# Records for this exercise:

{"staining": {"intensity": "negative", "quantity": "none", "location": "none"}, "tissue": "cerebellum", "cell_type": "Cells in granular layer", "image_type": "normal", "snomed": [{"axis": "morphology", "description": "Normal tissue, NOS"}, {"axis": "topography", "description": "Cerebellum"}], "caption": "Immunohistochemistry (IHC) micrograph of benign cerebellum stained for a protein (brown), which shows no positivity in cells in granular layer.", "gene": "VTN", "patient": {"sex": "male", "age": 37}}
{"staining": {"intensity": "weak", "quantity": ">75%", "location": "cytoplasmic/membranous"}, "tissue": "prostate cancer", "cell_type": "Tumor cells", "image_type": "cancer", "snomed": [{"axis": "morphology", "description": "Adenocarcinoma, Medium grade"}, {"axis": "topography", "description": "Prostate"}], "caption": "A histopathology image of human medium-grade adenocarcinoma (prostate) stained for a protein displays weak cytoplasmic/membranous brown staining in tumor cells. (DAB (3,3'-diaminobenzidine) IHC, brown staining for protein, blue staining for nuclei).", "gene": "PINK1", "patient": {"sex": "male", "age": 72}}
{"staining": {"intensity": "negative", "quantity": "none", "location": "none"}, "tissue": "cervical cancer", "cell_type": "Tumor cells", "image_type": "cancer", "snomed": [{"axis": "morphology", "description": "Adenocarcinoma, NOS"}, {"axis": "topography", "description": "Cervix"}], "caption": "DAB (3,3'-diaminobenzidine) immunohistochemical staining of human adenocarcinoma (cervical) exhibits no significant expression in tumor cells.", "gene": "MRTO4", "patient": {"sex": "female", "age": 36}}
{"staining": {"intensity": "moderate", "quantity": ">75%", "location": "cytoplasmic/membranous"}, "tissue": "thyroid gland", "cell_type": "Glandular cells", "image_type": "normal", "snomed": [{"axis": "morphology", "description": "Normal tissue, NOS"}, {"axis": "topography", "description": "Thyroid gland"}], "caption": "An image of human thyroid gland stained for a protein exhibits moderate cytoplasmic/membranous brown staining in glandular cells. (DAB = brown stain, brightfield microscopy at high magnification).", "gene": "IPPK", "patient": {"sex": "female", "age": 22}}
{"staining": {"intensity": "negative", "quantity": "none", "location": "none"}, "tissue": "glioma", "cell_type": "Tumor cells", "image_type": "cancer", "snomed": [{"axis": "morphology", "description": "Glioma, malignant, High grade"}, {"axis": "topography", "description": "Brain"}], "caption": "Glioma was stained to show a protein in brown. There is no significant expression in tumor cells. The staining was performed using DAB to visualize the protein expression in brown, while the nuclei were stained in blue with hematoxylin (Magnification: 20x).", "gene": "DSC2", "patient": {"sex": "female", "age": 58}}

# Task to complete:
Output the entries above word for word.

# Reply:
{"staining": {"intensity": "negative", "quantity": "none", "location": "none"}, "tissue": "cerebellum", "cell_type": "Cells in granular layer", "image_type": "normal", "snomed": [{"axis": "morphology", "description": "Normal tissue, NOS"}, {"axis": "topography", "description": "Cerebellum"}], "caption": "Immunohistochemistry (IHC) micrograph of benign cerebellum stained for a protein (brown), which shows no positivity in cells in granular layer.", "gene": "VTN", "patient": {"sex": "male", "age": 37}}
{"staining": {"intensity": "weak", "quantity": ">75%", "location": "cytoplasmic/membranous"}, "tissue": "prostate cancer", "cell_type": "Tumor cells", "image_type": "cancer", "snomed": [{"axis": "morphology", "description": "Adenocarcinoma, Medium grade"}, {"axis": "topography", "description": "Prostate"}], "caption": "A histopathology image of human medium-grade adenocarcinoma (prostate) stained for a protein displays weak cytoplasmic/membranous brown staining in tumor cells. (DAB (3,3'-diaminobenzidine) IHC, brown staining for protein, blue staining for nuclei).", "gene": "PINK1", "patient": {"sex": "male", "age": 72}}
{"staining": {"intensity": "negative", "quantity": "none", "location": "none"}, "tissue": "cervical cancer", "cell_type": "Tumor cells", "image_type": "cancer", "snomed": [{"axis": "morphology", "description": "Adenocarcinoma, NOS"}, {"axis": "topography", "description": "Cervix"}], "caption": "DAB (3,3'-diaminobenzidine) immunohistochemical staining of human adenocarcinoma (cervical) exhibits no significant expression in tumor cells.", "gene": "MRTO4", "patient": {"sex": "female", "age": 36}}
{"staining": {"intensity": "moderate", "quantity": ">75%", "location": "cytoplasmic/membranous"}, "tissue": "thyroid gland", "cell_type": "Glandular cells", "image_type": "normal", "snomed": [{"axis": "morphology", "description": "Normal tissue, NOS"}, {"axis": "topography", "description": "Thyroid gland"}], "caption": "An image of human thyroid gland stained for a protein exhibits moderate cytoplasmic/membranous brown staining in glandular cells. (DAB = brown stain, brightfield microscopy at high magnification).", "gene": "IPPK", "patient": {"sex": "female", "age": 22}}
{"staining": {"intensity": "negative", "quantity": "none", "location": "none"}, "tissue": "glioma", "cell_type": "Tumor cells", "image_type": "cancer", "snomed": [{"axis": "morphology", "description": "Glioma, malignant, High grade"}, {"axis": "topography", "description": "Brain"}], "caption": "Glioma was stained to show a protein in brown. There is no significant expression in tumor cells. The staining was performed using DAB to visualize the protein expression in brown, while the nuclei were stained in blue with hematoxylin (Magnification: 20x).", "gene": "DSC2", "patient": {"sex": "female", "age": 58}}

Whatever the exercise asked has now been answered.